▸ Your assignment
Make an exact copy of the entries below and leave any picture out of it.

(Dataset excerpts)
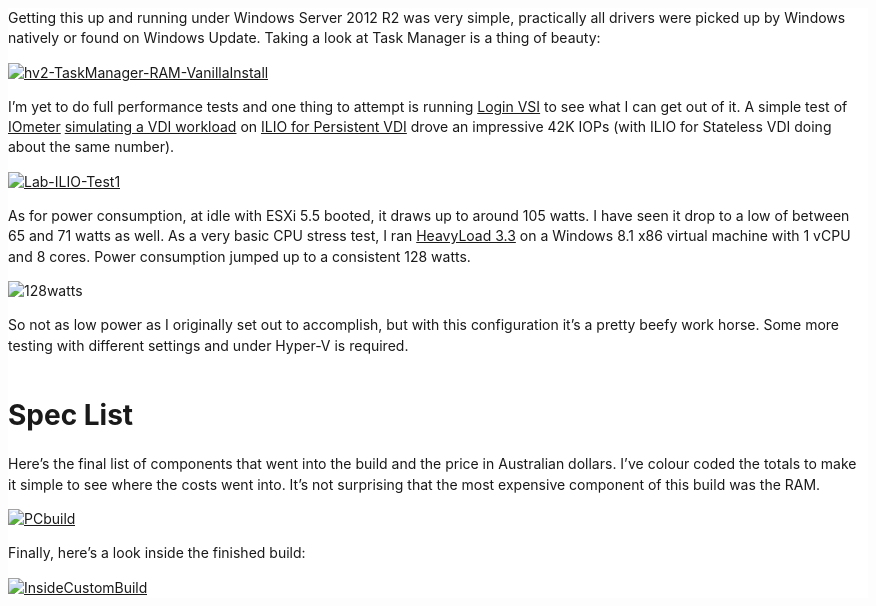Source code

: Getting this up and running under Windows Server 2012 R2 was very simple, practically all drivers were picked up by Windows natively or found on Windows Update. Taking a look at Task Manager is a thing of beauty:

[<img class="alignnone size-full wp-image-3617" alt="hv2-TaskManager-RAM-VanillaInstall" src="http://stealthpuppy.com/wp-content/uploads/2014/03/hv2-TaskManager-RAM-VanillaInstall.png" width="762" height="718" srcset="http://192.168.0.89/wp-content/uploads/2014/03/hv2-TaskManager-RAM-VanillaInstall.png 762w, http://192.168.0.89/wp-content/uploads/2014/03/hv2-TaskManager-RAM-VanillaInstall-150x141.png 150w, http://192.168.0.89/wp-content/uploads/2014/03/hv2-TaskManager-RAM-VanillaInstall-300x282.png 300w, http://192.168.0.89/wp-content/uploads/2014/03/hv2-TaskManager-RAM-VanillaInstall-624x587.png 624w" sizes="(max-width: 762px) 100vw, 762px" />](http://stealthpuppy.com/wp-content/uploads/2014/03/hv2-TaskManager-RAM-VanillaInstall.png)

I&#8217;m yet to do full performance tests and one thing to attempt is running [Login VSI](http://www.loginvsi.com/) to see what I can get out of it. A simple test of [IOmeter](http://www.iometer.org/) [simulating a VDI workload](http://blog.atlantiscomputing.com/2013/08/how-to-use-iometer-to-simulate-a-desktop-workload/) on [ILIO for Persistent VDI](http://www.atlantiscomputing.com/products/persistent-vdi) drove an impressive 42K IOPs (with ILIO for Stateless VDI doing about the same number).

[<img class="alignnone size-full wp-image-3618" alt="Lab-ILIO-Test1" src="http://stealthpuppy.com/wp-content/uploads/2014/03/Lab-ILIO-Test1.png" width="778" height="499" srcset="http://192.168.0.89/wp-content/uploads/2014/03/Lab-ILIO-Test1.png 778w, http://192.168.0.89/wp-content/uploads/2014/03/Lab-ILIO-Test1-150x96.png 150w, http://192.168.0.89/wp-content/uploads/2014/03/Lab-ILIO-Test1-300x192.png 300w, http://192.168.0.89/wp-content/uploads/2014/03/Lab-ILIO-Test1-624x400.png 624w" sizes="(max-width: 778px) 100vw, 778px" />](http://stealthpuppy.com/wp-content/uploads/2014/03/Lab-ILIO-Test1.png)

As for power consumption, at idle with ESXi 5.5 booted, it draws up to around 105 watts. I have seen it drop to a low of between 65 and 71 watts as well. As a very basic CPU stress test, I ran [HeavyLoad 3.3](http://www.jam-software.com/heavyload/) on a Windows 8.1 x86 virtual machine with 1 vCPU and 8 cores. Power consumption jumped up to a consistent 128 watts.

<img class="alignnone size-full wp-image-3620" alt="128watts" src="http://stealthpuppy.com/wp-content/uploads/2014/03/128watts.jpg" width="656" height="412" srcset="http://192.168.0.89/wp-content/uploads/2014/03/128watts.jpg 656w, http://192.168.0.89/wp-content/uploads/2014/03/128watts-150x94.jpg 150w, http://192.168.0.89/wp-content/uploads/2014/03/128watts-300x188.jpg 300w, http://192.168.0.89/wp-content/uploads/2014/03/128watts-624x391.jpg 624w" sizes="(max-width: 656px) 100vw, 656px" /> 

So not as low power as I originally set out to accomplish, but with this configuration it&#8217;s a pretty beefy work horse. Some more testing with different settings and under Hyper-V is required.

# Spec List

Here&#8217;s the final list of components that went into the build and the price in Australian dollars. I&#8217;ve colour coded the totals to make it simple to see where the costs went into. It&#8217;s not surprising that the most expensive component of this build was the RAM.

[<img class="alignleft size-full wp-image-3613" alt="PCbuild" src="http://stealthpuppy.com/wp-content/uploads/2014/03/PCbuild.png" width="614" height="277" srcset="http://192.168.0.89/wp-content/uploads/2014/03/PCbuild.png 614w, http://192.168.0.89/wp-content/uploads/2014/03/PCbuild-150x67.png 150w, http://192.168.0.89/wp-content/uploads/2014/03/PCbuild-300x135.png 300w" sizes="(max-width: 614px) 100vw, 614px" />](http://stealthpuppy.com/wp-content/uploads/2014/03/PCbuild.png)

Finally, here&#8217;s a look inside the finished build:

[<img class="alignnone size-large wp-image-3615" alt="InsideCustomBuild" src="http://stealthpuppy.com/wp-content/uploads/2014/03/InsideCustomBuild-1024x768.jpg" width="625" height="468" srcset="http://192.168.0.89/wp-content/uploads/2014/03/InsideCustomBuild-1024x768.jpg 1024w, http://192.168.0.89/wp-content/uploads/2014/03/InsideCustomBuild-150x112.jpg 150w, http://192.168.0.89/wp-content/uploads/2014/03/InsideCustomBuild-300x225.jpg 300w, http://192.168.0.89/wp-content/uploads/2014/03/InsideCustomBuild-624x468.jpg 624w, http://192.168.0.89/wp-content/uploads/2014/03/InsideCustomBuild.jpg 1281w" sizes="(max-width: 625px) 100vw, 625px" />](http://stealthpuppy.com/wp-content/uploads/2014/03/InsideCustomBuild.jpg)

▸ Solution for this exercise
Source code

: Getting this up and running under Windows Server 2012 R2 was very simple, practically all drivers were picked up by Windows natively or found on Windows Update. Taking a look at Task Manager is a thing of beauty:

[<img class="alignnone size-full wp-image-3617" alt="hv2-TaskManager-RAM-VanillaInstall" src="http://stealthpuppy.com/wp-content/uploads/2014/03/hv2-TaskManager-RAM-VanillaInstall.png" width="762" height="718" srcset="http://192.168.0.89/wp-content/uploads/2014/03/hv2-TaskManager-RAM-VanillaInstall.png 762w, http://192.168.0.89/wp-content/uploads/2014/03/hv2-TaskManager-RAM-VanillaInstall-150x141.png 150w, http://192.168.0.89/wp-content/uploads/2014/03/hv2-TaskManager-RAM-VanillaInstall-300x282.png 300w, http://192.168.0.89/wp-content/uploads/2014/03/hv2-TaskManager-RAM-VanillaInstall-624x587.png 624w" sizes="(max-width: 762px) 100vw, 762px" />](http://stealthpuppy.com/wp-content/uploads/2014/03/hv2-TaskManager-RAM-VanillaInstall.png)

I&#8217;m yet to do full performance tests and one thing to attempt is running [Login VSI](http://www.loginvsi.com/) to see what I can get out of it. A simple test of [IOmeter](http://www.iometer.org/) [simulating a VDI workload](http://blog.atlantiscomputing.com/2013/08/how-to-use-iometer-to-simulate-a-desktop-workload/) on [ILIO for Persistent VDI](http://www.atlantiscomputing.com/products/persistent-vdi) drove an impressive 42K IOPs (with ILIO for Stateless VDI doing about the same number).

[<img class="alignnone size-full wp-image-3618" alt="Lab-ILIO-Test1" src="http://stealthpuppy.com/wp-content/uploads/2014/03/Lab-ILIO-Test1.png" width="778" height="499" srcset="http://192.168.0.89/wp-content/uploads/2014/03/Lab-ILIO-Test1.png 778w, http://192.168.0.89/wp-content/uploads/2014/03/Lab-ILIO-Test1-150x96.png 150w, http://192.168.0.89/wp-content/uploads/2014/03/Lab-ILIO-Test1-300x192.png 300w, http://192.168.0.89/wp-content/uploads/2014/03/Lab-ILIO-Test1-624x400.png 624w" sizes="(max-width: 778px) 100vw, 778px" />](http://stealthpuppy.com/wp-content/uploads/2014/03/Lab-ILIO-Test1.png)

As for power consumption, at idle with ESXi 5.5 booted, it draws up to around 105 watts. I have seen it drop to a low of between 65 and 71 watts as well. As a very basic CPU stress test, I ran [HeavyLoad 3.3](http://www.jam-software.com/heavyload/) on a Windows 8.1 x86 virtual machine with 1 vCPU and 8 cores. Power consumption jumped up to a consistent 128 watts.

<img class="alignnone size-full wp-image-3620" alt="128watts" src="http://stealthpuppy.com/wp-content/uploads/2014/03/128watts.jpg" width="656" height="412" srcset="http://192.168.0.89/wp-content/uploads/2014/03/128watts.jpg 656w, http://192.168.0.89/wp-content/uploads/2014/03/128watts-150x94.jpg 150w, http://192.168.0.89/wp-content/uploads/2014/03/128watts-300x188.jpg 300w, http://192.168.0.89/wp-content/uploads/2014/03/128watts-624x391.jpg 624w" sizes="(max-width: 656px) 100vw, 656px" /> 

So not as low power as I originally set out to accomplish, but with this configuration it&#8217;s a pretty beefy work horse. Some more testing with different settings and under Hyper-V is required.

# Spec List

Here&#8217;s the final list of components that went into the build and the price in Australian dollars. I&#8217;ve colour coded the totals to make it simple to see where the costs went into. It&#8217;s not surprising that the most expensive component of this build was the RAM.

[<img class="alignleft size-full wp-image-3613" alt="PCbuild" src="http://stealthpuppy.com/wp-content/uploads/2014/03/PCbuild.png" width="614" height="277" srcset="http://192.168.0.89/wp-content/uploads/2014/03/PCbuild.png 614w, http://192.168.0.89/wp-content/uploads/2014/03/PCbuild-150x67.png 150w, http://192.168.0.89/wp-content/uploads/2014/03/PCbuild-300x135.png 300w" sizes="(max-width: 614px) 100vw, 614px" />](http://stealthpuppy.com/wp-content/uploads/2014/03/PCbuild.png)

Finally, here&#8217;s a look inside the finished build:

[<img class="alignnone size-large wp-image-3615" alt="InsideCustomBuild" src="http://stealthpuppy.com/wp-content/uploads/2014/03/InsideCustomBuild-1024x768.jpg" width="625" height="468" srcset="http://192.168.0.89/wp-content/uploads/2014/03/InsideCustomBuild-1024x768.jpg 1024w, http://192.168.0.89/wp-content/uploads/2014/03/InsideCustomBuild-150x112.jpg 150w, http://192.168.0.89/wp-content/uploads/2014/03/InsideCustomBuild-300x225.jpg 300w, http://192.168.0.89/wp-content/uploads/2014/03/InsideCustomBuild-624x468.jpg 624w, http://192.168.0.89/wp-content/uploads/2014/03/InsideCustomBuild.jpg 1281w" sizes="(max-width: 625px) 100vw, 625px" />](http://stealthpuppy.com/wp-content/uploads/2014/03/InsideCustomBuild.jpg)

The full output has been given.